When a potential customer is looking for the good or service you sell, you want them to find you before your competition, right? You probably know that more people are turning to the internet to search for goods and services, which is why you have a website. But that’s not enough. If you neglect SEO on your site, your only hope to get ahead of your competition is if they neglect it too.
SEO stands for “search engine optimization.” While SEO is a complicated topic, it can be put simply like this: it is the process of making sure people can find your website easily on search engines like Google.
Say, for example, you are a plumber and you want people to find you when they need a plumber. So, a potential customer goes to Google and searches for “plumbers in Paducah.” Google looks in its catalogue of hundreds of millions of websites, and returns with a page of results that it believes are useful to the user.
The websites Google believes are the best and most useful are at the top of the page. Unfortunately for you, in this example, your competitors are at the top and your website isn’t even on the page. The customer clicks on one of the first five results, goes to a competitor’s website, and then hires them instead of you. Your competitors have done SEO on their websites, where you haven’t.
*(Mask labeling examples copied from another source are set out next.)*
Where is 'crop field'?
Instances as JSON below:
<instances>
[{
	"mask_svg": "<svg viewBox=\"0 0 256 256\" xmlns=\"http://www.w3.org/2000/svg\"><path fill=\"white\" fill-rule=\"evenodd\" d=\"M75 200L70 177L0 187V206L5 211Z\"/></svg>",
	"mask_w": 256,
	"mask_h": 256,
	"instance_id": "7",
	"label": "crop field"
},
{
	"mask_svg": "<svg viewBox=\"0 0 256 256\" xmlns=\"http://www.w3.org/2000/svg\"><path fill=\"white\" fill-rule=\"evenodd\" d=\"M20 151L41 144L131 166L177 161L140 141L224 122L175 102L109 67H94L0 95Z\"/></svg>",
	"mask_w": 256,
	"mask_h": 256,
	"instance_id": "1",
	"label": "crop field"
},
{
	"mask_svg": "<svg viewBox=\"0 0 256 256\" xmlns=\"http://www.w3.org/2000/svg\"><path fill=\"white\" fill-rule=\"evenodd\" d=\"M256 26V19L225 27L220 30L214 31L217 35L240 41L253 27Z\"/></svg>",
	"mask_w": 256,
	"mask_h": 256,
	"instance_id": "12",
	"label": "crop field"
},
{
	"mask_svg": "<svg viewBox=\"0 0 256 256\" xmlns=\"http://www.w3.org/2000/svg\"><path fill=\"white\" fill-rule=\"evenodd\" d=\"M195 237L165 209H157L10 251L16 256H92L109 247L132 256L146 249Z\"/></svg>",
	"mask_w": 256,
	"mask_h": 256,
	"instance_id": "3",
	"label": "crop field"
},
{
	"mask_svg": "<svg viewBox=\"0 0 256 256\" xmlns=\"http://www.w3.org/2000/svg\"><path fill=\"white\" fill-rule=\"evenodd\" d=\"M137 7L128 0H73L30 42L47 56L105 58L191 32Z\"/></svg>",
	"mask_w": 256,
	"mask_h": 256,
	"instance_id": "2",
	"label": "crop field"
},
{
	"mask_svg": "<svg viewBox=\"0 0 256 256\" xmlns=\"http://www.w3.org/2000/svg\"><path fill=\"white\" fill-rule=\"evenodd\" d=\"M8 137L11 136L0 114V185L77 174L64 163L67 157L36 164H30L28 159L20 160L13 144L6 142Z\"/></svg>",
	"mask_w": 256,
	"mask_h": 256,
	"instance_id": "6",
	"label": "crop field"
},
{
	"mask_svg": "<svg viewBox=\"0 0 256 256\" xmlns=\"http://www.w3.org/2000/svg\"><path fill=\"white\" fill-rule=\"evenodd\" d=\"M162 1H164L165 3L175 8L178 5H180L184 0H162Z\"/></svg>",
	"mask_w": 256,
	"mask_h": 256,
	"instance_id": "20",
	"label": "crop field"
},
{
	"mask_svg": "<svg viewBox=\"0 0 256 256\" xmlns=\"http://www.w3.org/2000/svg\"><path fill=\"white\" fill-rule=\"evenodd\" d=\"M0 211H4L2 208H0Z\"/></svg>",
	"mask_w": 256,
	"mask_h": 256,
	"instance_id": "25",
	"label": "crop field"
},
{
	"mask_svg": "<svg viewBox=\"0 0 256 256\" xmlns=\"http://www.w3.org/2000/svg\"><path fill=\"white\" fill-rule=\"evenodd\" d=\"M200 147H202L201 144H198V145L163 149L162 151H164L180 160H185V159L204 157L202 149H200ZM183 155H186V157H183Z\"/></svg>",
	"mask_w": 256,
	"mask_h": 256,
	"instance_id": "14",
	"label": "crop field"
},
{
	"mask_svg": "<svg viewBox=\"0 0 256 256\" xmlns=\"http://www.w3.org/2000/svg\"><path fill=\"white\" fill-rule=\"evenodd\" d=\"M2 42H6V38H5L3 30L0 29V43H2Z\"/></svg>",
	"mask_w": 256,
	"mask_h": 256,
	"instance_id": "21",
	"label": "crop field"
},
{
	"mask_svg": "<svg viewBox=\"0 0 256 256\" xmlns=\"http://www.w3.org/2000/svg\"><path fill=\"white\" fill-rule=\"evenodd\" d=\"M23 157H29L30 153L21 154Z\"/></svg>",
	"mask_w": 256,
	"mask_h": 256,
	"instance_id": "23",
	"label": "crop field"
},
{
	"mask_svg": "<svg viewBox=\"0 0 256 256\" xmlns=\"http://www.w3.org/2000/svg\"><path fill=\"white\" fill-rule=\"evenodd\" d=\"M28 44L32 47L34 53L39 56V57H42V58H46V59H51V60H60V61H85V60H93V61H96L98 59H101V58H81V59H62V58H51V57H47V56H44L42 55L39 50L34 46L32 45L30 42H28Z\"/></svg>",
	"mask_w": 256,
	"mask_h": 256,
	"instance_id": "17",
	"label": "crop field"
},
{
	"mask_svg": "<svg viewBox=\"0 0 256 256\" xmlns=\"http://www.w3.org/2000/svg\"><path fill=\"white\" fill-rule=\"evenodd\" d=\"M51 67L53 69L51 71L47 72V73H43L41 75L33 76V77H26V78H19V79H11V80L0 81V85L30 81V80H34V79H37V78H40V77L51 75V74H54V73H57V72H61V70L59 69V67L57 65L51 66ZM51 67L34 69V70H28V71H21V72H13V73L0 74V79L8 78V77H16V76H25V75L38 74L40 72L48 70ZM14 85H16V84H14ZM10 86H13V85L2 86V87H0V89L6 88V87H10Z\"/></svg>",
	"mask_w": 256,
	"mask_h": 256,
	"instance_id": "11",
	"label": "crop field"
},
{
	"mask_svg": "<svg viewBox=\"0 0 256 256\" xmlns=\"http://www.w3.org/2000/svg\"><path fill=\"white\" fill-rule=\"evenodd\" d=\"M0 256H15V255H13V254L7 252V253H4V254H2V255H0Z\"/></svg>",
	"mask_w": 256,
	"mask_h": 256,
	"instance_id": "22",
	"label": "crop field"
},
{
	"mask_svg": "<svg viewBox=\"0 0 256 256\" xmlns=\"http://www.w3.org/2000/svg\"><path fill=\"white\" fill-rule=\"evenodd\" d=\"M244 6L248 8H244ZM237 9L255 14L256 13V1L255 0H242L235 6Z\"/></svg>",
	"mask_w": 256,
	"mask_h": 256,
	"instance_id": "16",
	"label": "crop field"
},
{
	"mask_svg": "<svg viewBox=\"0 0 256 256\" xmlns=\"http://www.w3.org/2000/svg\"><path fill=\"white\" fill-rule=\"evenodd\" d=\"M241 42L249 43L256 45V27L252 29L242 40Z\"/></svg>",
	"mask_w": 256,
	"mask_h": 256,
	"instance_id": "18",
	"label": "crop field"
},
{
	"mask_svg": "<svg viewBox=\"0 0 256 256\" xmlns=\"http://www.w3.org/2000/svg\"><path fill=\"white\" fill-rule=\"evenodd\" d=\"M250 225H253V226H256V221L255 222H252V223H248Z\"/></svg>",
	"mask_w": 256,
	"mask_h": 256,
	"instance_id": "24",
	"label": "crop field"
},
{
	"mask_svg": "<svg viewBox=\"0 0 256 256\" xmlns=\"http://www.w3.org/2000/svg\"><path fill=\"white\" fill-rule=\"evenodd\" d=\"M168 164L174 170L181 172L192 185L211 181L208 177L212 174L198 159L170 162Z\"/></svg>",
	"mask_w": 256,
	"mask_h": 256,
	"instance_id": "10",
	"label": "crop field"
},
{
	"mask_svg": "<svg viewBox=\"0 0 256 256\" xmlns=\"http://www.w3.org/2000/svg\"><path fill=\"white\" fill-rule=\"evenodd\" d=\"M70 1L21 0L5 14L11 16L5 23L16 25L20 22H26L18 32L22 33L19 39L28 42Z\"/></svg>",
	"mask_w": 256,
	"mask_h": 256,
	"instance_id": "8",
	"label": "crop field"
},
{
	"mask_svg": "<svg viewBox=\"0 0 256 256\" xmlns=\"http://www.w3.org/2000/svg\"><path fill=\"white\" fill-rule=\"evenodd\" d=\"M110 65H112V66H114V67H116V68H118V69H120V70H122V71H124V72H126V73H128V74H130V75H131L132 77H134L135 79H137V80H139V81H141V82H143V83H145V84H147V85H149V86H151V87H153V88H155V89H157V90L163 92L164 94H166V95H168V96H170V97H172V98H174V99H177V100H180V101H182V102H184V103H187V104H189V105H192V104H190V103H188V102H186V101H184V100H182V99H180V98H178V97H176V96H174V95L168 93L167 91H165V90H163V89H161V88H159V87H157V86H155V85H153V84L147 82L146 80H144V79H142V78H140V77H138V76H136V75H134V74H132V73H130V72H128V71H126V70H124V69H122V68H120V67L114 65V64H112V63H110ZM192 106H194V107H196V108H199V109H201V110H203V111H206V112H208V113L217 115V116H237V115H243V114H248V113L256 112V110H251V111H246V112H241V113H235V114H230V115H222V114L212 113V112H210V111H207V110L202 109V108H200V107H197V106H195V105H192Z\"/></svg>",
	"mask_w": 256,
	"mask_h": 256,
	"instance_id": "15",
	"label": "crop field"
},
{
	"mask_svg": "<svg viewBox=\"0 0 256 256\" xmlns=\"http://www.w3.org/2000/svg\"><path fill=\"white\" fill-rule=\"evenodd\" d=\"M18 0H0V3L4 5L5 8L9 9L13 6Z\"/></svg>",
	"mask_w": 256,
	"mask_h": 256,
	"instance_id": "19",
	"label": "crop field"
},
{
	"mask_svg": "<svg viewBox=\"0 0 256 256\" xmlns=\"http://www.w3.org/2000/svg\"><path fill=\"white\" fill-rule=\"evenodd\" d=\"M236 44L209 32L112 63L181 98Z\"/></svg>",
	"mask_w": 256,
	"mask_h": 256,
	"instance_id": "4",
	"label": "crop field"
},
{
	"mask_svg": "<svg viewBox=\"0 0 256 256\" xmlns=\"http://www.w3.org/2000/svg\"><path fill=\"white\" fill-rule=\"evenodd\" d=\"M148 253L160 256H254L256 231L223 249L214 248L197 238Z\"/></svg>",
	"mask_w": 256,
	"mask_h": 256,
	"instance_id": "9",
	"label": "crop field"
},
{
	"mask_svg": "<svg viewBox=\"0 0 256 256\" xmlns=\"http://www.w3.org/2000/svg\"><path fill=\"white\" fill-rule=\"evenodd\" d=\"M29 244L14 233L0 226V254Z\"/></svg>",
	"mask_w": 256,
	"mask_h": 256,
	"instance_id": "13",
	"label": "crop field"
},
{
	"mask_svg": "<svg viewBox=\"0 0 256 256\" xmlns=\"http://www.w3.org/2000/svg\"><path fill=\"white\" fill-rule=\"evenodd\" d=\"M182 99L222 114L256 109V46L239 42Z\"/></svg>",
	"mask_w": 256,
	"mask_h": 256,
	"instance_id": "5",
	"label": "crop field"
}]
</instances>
Obviously, you want to be in those top spots. So, how does Google decide what websites are going to show up first? There are over 200 factors that go into that decision, which make up Google’s “algorithm,” or formula.
By understanding Google’s algorithm, you can make sure your website meets those standards and improve your “ranking,” appearing higher in the search results. This is the essence of SEO.
This algorithm changes around 600 times per year, though, so your SEO tactics must change with it. In recent years, these changes have drastically shifted SEO’s focus.
What are some of those changes? Originally, SEO was based on things like word count, number of keywords in title tags, and other technical factors that computers are more likely to notice than people. In the early days of Google, search engine optimizers would use underhanded technical tricks to fool Google into ranking their website highly. The website might be useless to a real person, but it checked all the boxes for Google. Over time, Google’s algorithm has gotten much smarter and punished these tricks, instead promoting a selection of better, more useful websites.
While Google is more complex than ever before, what it bases rankings on is much simpler: a good experience for real people. Remember, Google’s main goal is to help people find things and answer questions. Google wants to put the best websites in front of its users.
So, what does a good experience look like? There are a lot of factors, but all of them come from one principle: the user didn’t go to Google to be sold to. They came to solve a problem or answer a question.
People are busy, so your website should load fast. They’re often on the go, so it should be easy to use on a phone or tablet, not just computers. The content should thoroughly answer the visitor’s questions in an engaging way. Make sure they don’t need or want to leave your website to find what they’re looking for. And of course, it helps to look good, because people like and trust websites that look good.
Any search engine optimizer worth their salt will tell you the actual value of your website to a real, living user is the single most important aspect of SEO nowadays. You can’t trick Google into thinking you’re the best there is for your topic. You have to actually be the best for your potential customer.